Um estudo recente estima que cerca de 284 mil crianças e adolescentes brasileiros perderam pelo menos um dos pais ou um cuidador direto em 2020 e 2021 em decorrência da covid-19. O levantamento revela a dimensão do problema em meio ao alto número de óbitos no país durante a pandemia.
A Associação de Vítimas e Familiares de Vítimas da Covid-19 (Avico) foi criada por Paola Falceta após a morte de sua mãe em 2021, uma entre mais de 700 mil vítimas no Brasil. A entidade atua na busca por reparação e justiça para famílias afetadas, com atenção especial às crianças e adolescentes que ficaram sem responsáveis.
Apesar da magnitude do fenômeno, não existe, até o momento, uma política nacional abrangente de assistência a esses órfãos. Em âmbito estadual, o Ceará instituiu auxílio de R$ 500 mensais para menores que perderam pai ou mãe por covid-19. No plano federal, propostas avançam lentamente. No Senado, o Projeto de Lei 2.180/2021, que cria um fundo e um programa de amparo para órfãos da pandemia, ainda tramita em comissões. O Ministério dos Direitos Humanos iniciou discussões sobre medidas de proteção em 2023; a pasta recomendou procurar o Ministério do Desenvolvimento e Assistência Social, Famílias e Combate à Fome, que não retornou pedido de posicionamento.
Na esfera judicial, a Avico abriu, em junho de 2021, uma representação criminal contra o então presidente Jair Bolsonaro relacionada à condução da pandemia; a ação foi arquivada, mas aumentou a visibilidade da associação. Paralelamente, o Ministério Público Federal (MPF) em Brasília ajuizou, ainda em 2021, ação civil pública que pede indenizações às famílias das vítimas: ao menos R$ 100 mil por família e R$ 50 mil para famílias de sobreviventes com sequelas graves ou persistentes. O MPF também reivindica R$ 1 bilhão para o Fundo Federal dos Direitos Difusos como forma de reparação por dano moral coletivo.
A Avico colaborou com a ação do MPF reunindo 139 testemunhas e contribuindo com a fundamentação científica do processo. Após quatro anos de tramitação, o caso entrou na fase de instrução de provas.

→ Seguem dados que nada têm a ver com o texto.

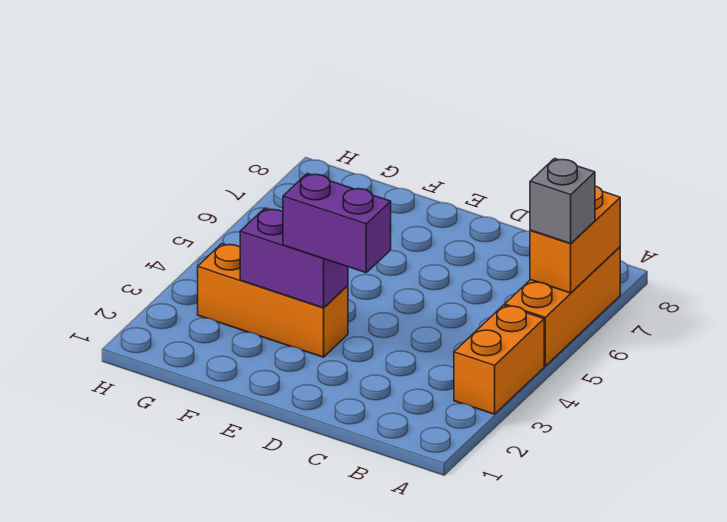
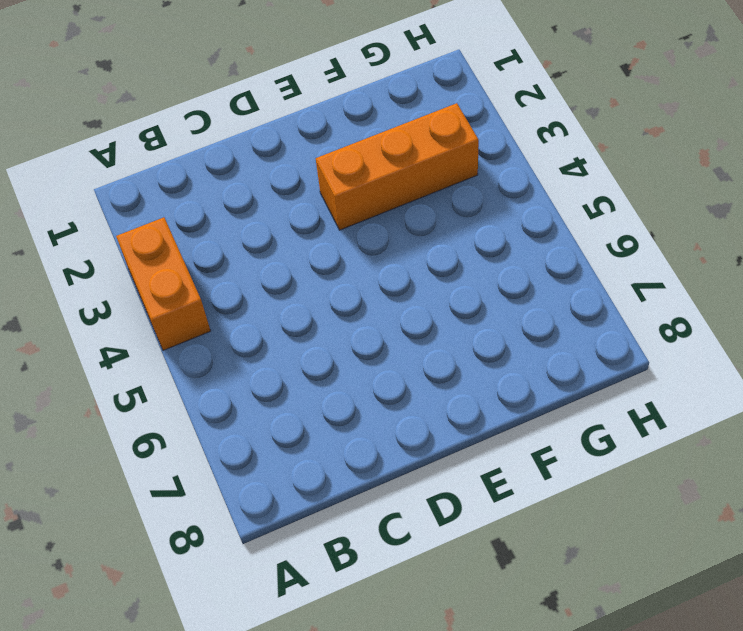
none -> orange brick A5:A7 level 1
none -> orange brick A6:A7 level 2

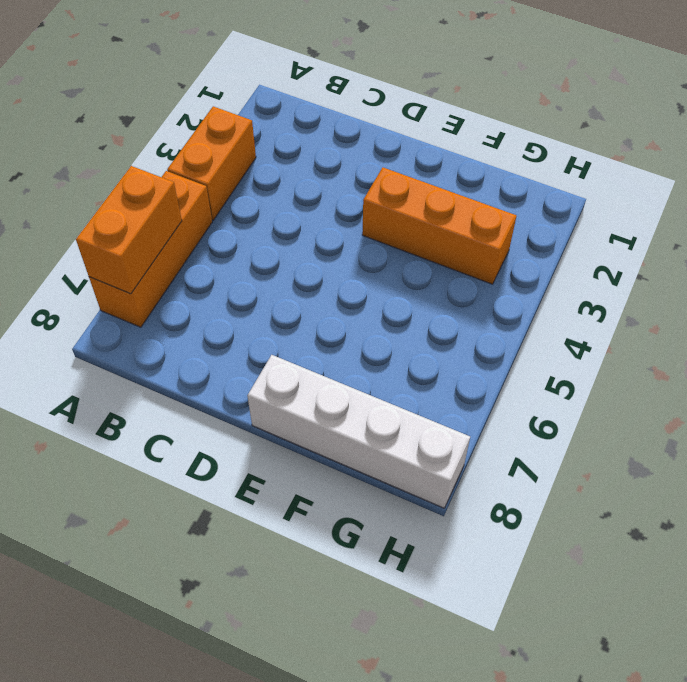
white brick E8:H8 level 1 -> none
none -> purple brick E3:F3 level 2
none -> grey brick A6 level 3

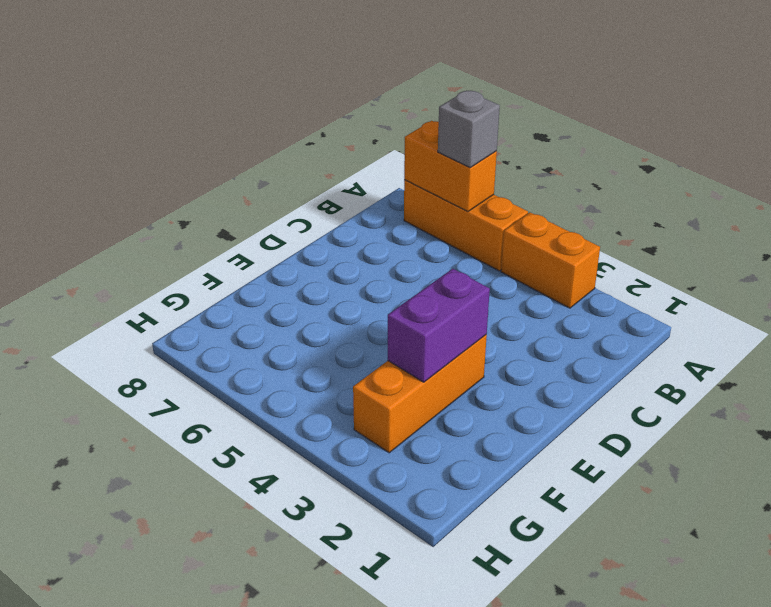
none -> purple brick D3:E3 level 3

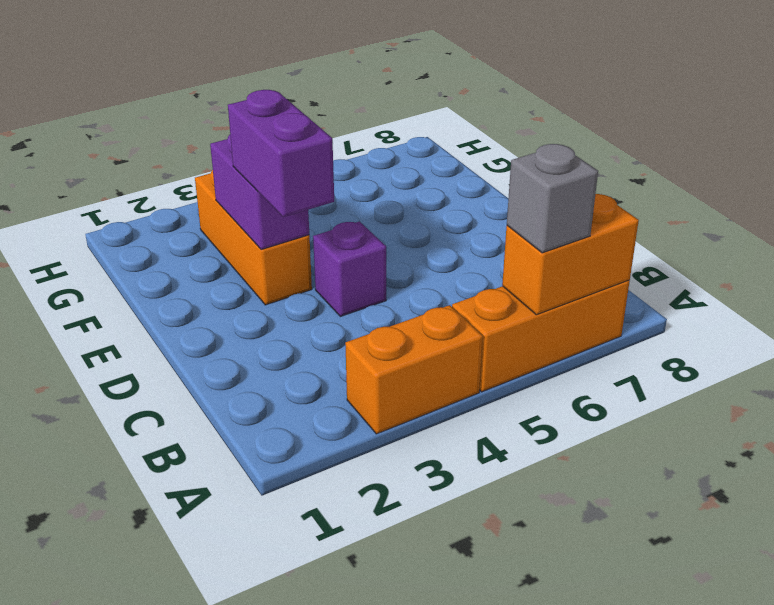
purple brick D4 level 1 -> none

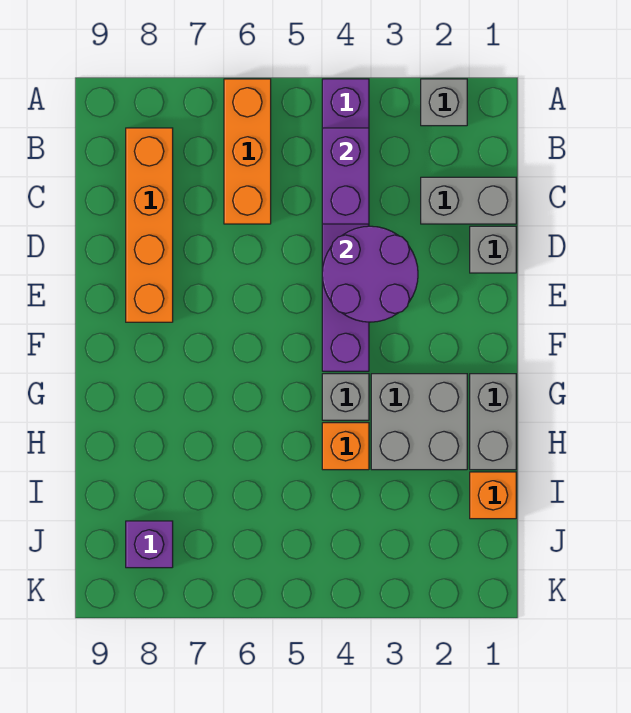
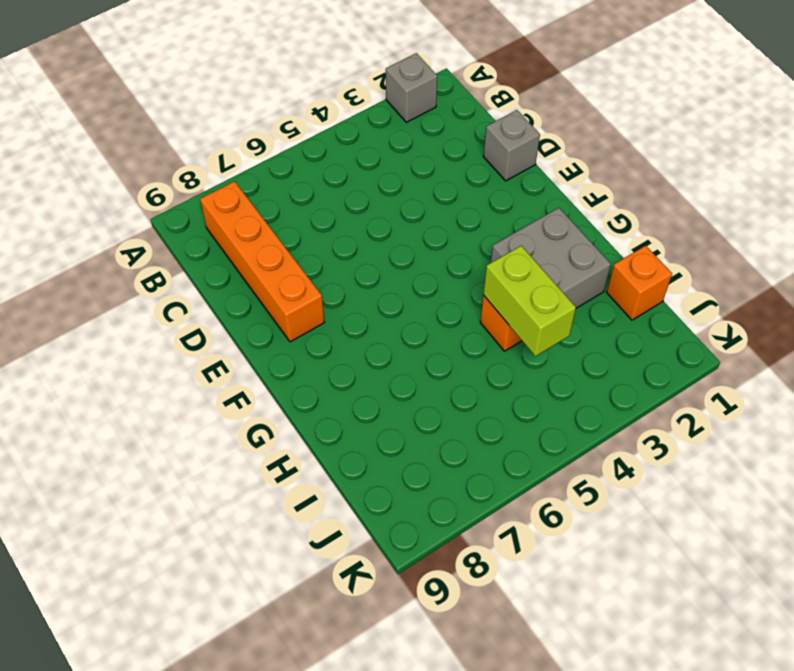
lime brick H4:I4 level 2 -> none
none -> purple brick A4:F4 level 1
none -> orange brick A6:C6 level 1
none -> grey brick C1:C2 level 1

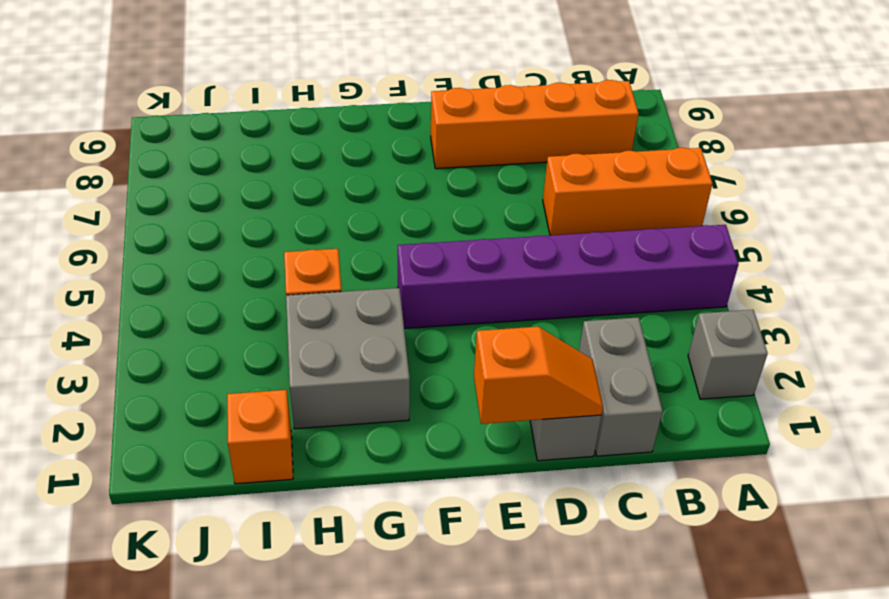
orange slope D1:E1 level 2 top E -> none
none -> grey brick G1:H1 level 1
none -> grey brick G4 level 1
none -> purple brick J8 level 1

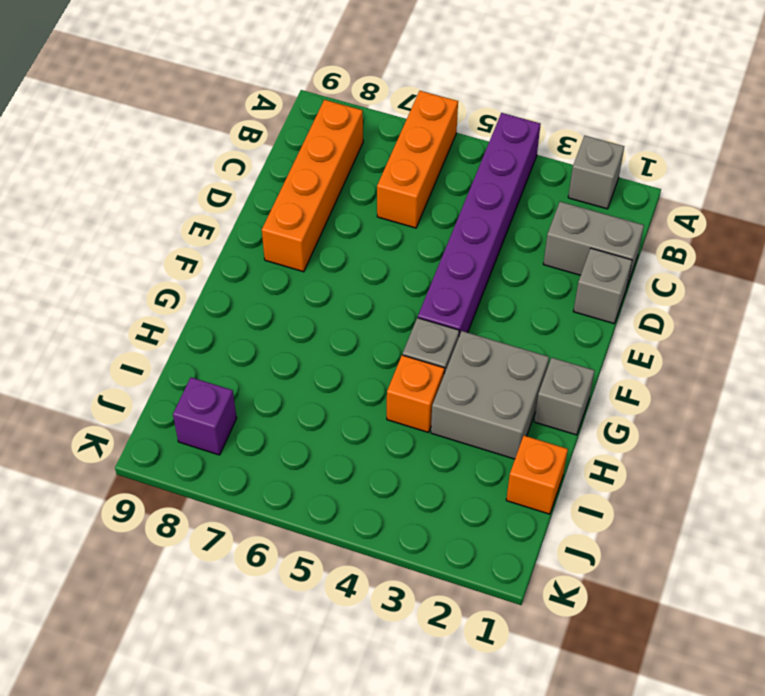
grey brick G1 level 1 -> grey brick G1:H1 level 1
none -> purple brick B4:C4 level 2
none -> purple round brick D3:E4 level 2

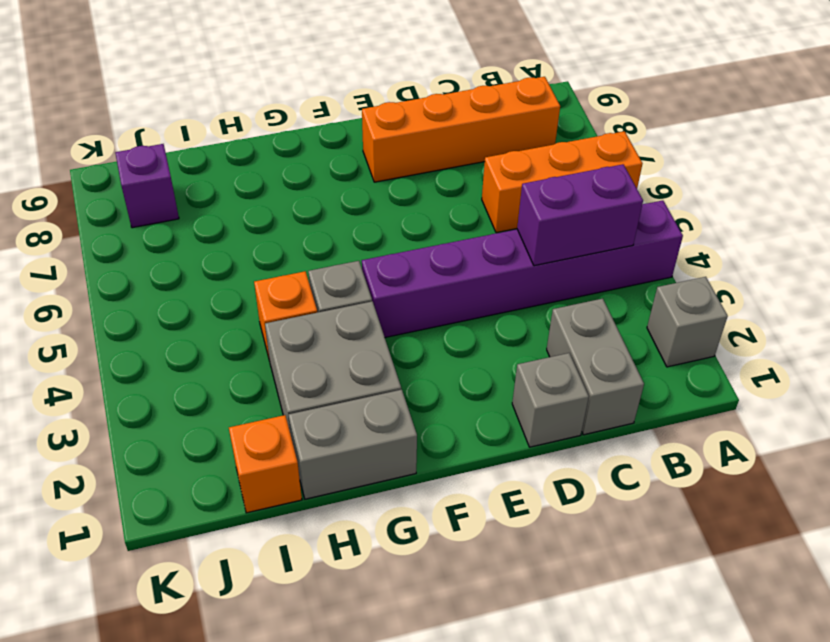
none -> purple round brick D3:E4 level 2

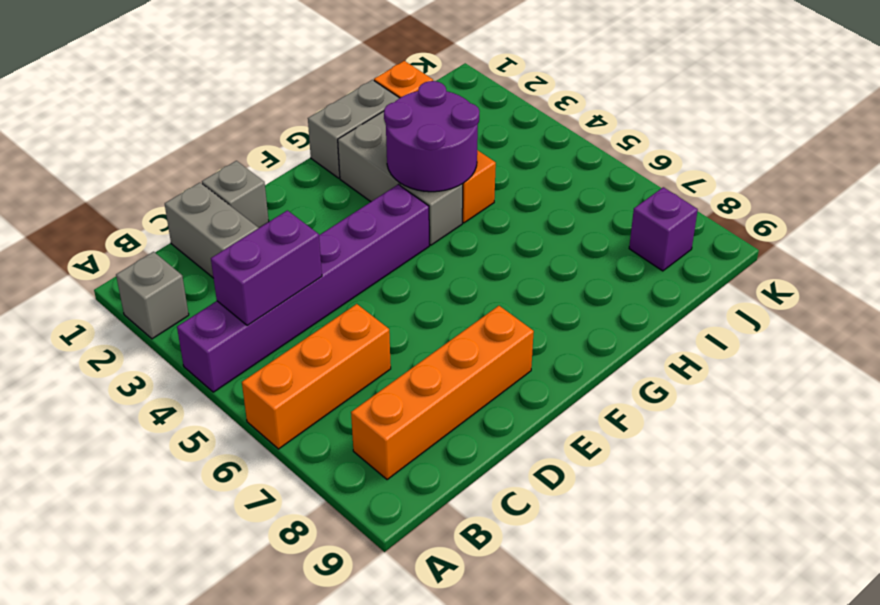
purple round brick G3:H4 level 2 -> purple round brick D3:E4 level 2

A Coalizão Orfandade e Direitos, organização coordenada por Milton Alves Santos, trabalha com políticas de atenção a órfãos em geral e tem focalizado a orfandade causada pela pandemia. A coalizão considera que o impacto financeiro e psicológico sobre as crianças exige resposta do Estado e propõe a adoção de orientações nacionais para integrar políticas de habitação, assistência social, saúde, transferência de renda e educação. Entre as demandas estão a priorização desse grupo no Sistema Único de Assistência Social (Suas) e a orientação de conselhos nacionais para o atendimento das crianças afetadas pela orfandade por covid-19.
Casos individuais ilustram o problema. Bento, de 8 anos, perdeu o pai, o fotógrafo Cláudio da Silva, em 2021, vítima de covid-19. A mãe, Ana Lúcia Lopes, organizou-se financeiramente com a pensão por morte deixada pelo companheiro, mas a família segue impactada pela perda.
Organizações e movimentos que representam vítimas e familiares mantêm a mobilização por medidas de reparação e políticas públicas específicas. Processos judiciais e proposições legislativas seguem em andamento, mas especialistas e entidades apontam que a implementação de uma política pública nacional é necessária para reduzir riscos materiais e oferecer suporte emocional às crianças afetadas.